Stephen Harper's Conservatives continue to dominate nationally with a 10-point lead over Michael Ignatieff's Liberals but a look into the regional numbers tells a different story as the fourth week of the election campaign begins, according to a new Nanos Research poll.
"It's cool and calm on the national numbers but there is turbulence underneath," Globe and Mail/CTV pollster Nik Nanos said Monday. "And that's what we're going to need to watch in order to understand the distribution of seats that the national outcome provides."
Nationally, there is little change in the horserace with the Conservatives at 39.8 per cent compared to 29.8 per cent for the Liberals. Jack Layton and his NDP have 17.4 per cent support, the Bloc Québécois is at 8.6 per cent and the Green Party is at 3.4 per cent.

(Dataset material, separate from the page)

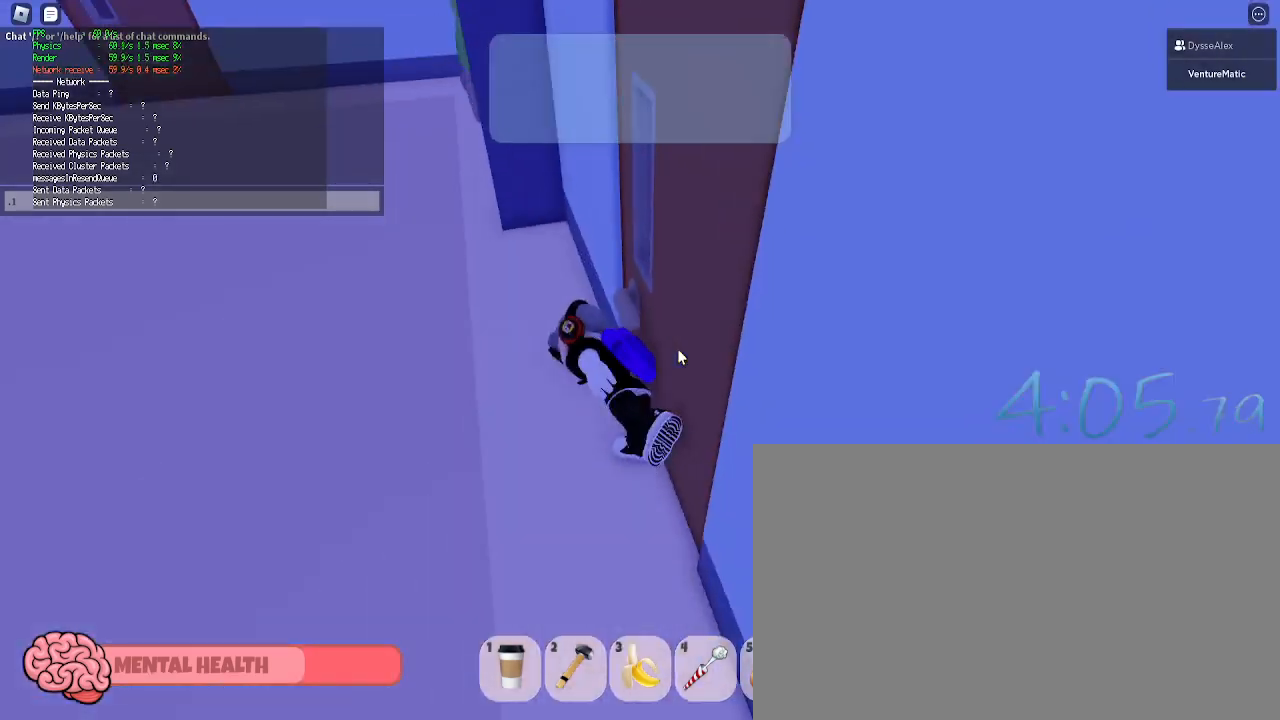
{"keys": ["d", "s"], "mouse": ["right"], "events": [[83, "d", "down"], [83, "shift", "down"], [83, "w", "down"], [167, "shift", "up"], [217, "w", "up"], [417, "s", "down"]]}
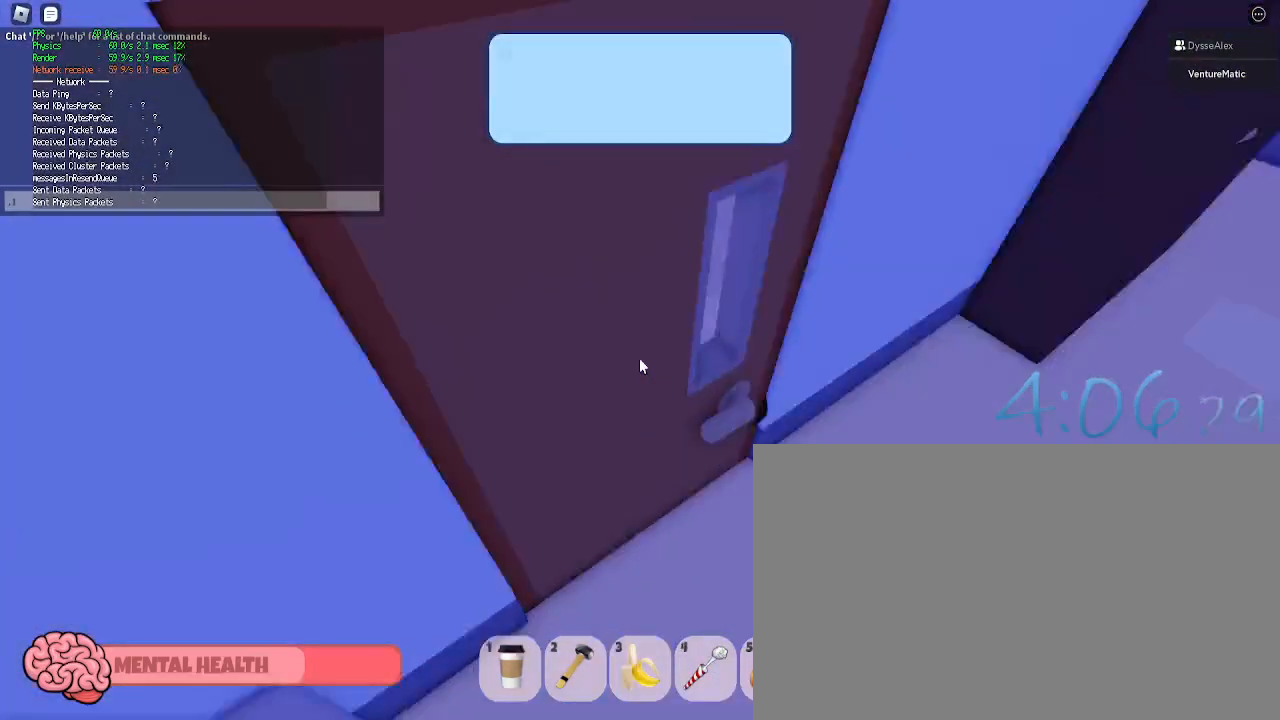
{"keys": [], "mouse": ["right"], "events": [[50, "a", "down"], [150, "mouse_right", "up"], [150, "shift", "down"], [183, "shift", "up"], [283, "a", "up"], [383, "mouse_right", "down"], [383, "s", "up"], [467, "d", "up"]]}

And Mr. Nanos notes that when the Tories are at 61.5 per cent support in the Prairie provinces, as they are now, that helps a lot with their strong national numbers. But scratch below the surface, he says, and take a look at the regional trends.
In Quebec, Mr. Layton and his New Democrats have doubled their showing from the 2008 election. They've gone to a 23 per cent rating, which was tracked on Sunday, from 12.2 per cent support.

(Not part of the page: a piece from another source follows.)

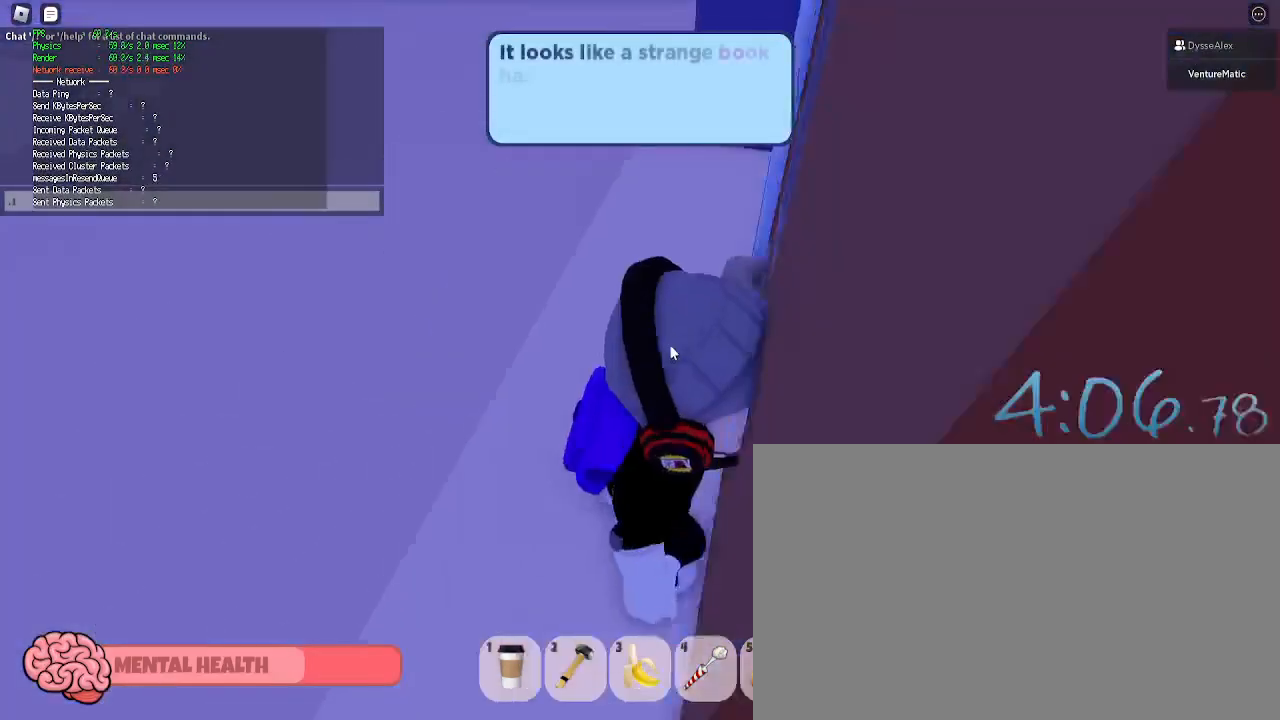
{"keys": ["s"], "mouse": [], "events": [[167, "shift", "down"], [200, "s", "down"], [250, "shift", "up"], [350, "shift", "down"], [400, "mouse_right", "up"], [400, "shift", "up"]]}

The NDP is leading - slightly - the other two federalist parties in the province. The Conservatives have 17.8 per cent compared to 18.3 per cent for the Liberals. The Bloc is at 35.8 per cent.
No surprise, then, that Mr. Layton has been spending much of the post-debate campaign in the province. He is back in Quebec City Monday.
(There is a margin of error of 6.4 percentage points, 19 times out of 20, in Quebec, according to the three-day Nanos rolling poll, which was completed Sunday.)
In British Columbia, however, Mr. Ignatieff and his Liberals are at 33.5 per cent support - much improved since the 19.3 per cent support they scored in 2008.
The Conservatives, meanwhile, are at 37.1 per cent in the province. They were at 44.5 per cent in the last federal election. The NDP is scoring 20.6 per cent.
Sunday, Mr. Nanos says, was "a very good day for the Liberals in British Columbia." Both Mr. Ignatieff and Mr. Harper were in the province with the race between their two parties tightening.
Mr. Ignatieff had campaigned with former Liberal prime minister Paul Martin. The pair was hammering away at health care, which Mr. Nanos has identified as a key issue of concern among Canadians in this campaign.
And he points out that, "knowing where they are now compared to the last election will probably give us a better idea of seat distribution."
(There is a margin of error of 7.9 percentage points, 19 times out of 20, in British Columbia.)
In the other key battleground of Ontario, the Conservatives are widening their lead over the Liberals - 45.2 per cent support compared to 36.5 per cent for the Liberals. The NDP are at 14.5 per cent.
The Nanos poll of 991 "decided" Canadians was conducted between April 15 and April 17; it has an overall margin of error of plus or minus 3.1 percentage points, 19 times out of 20.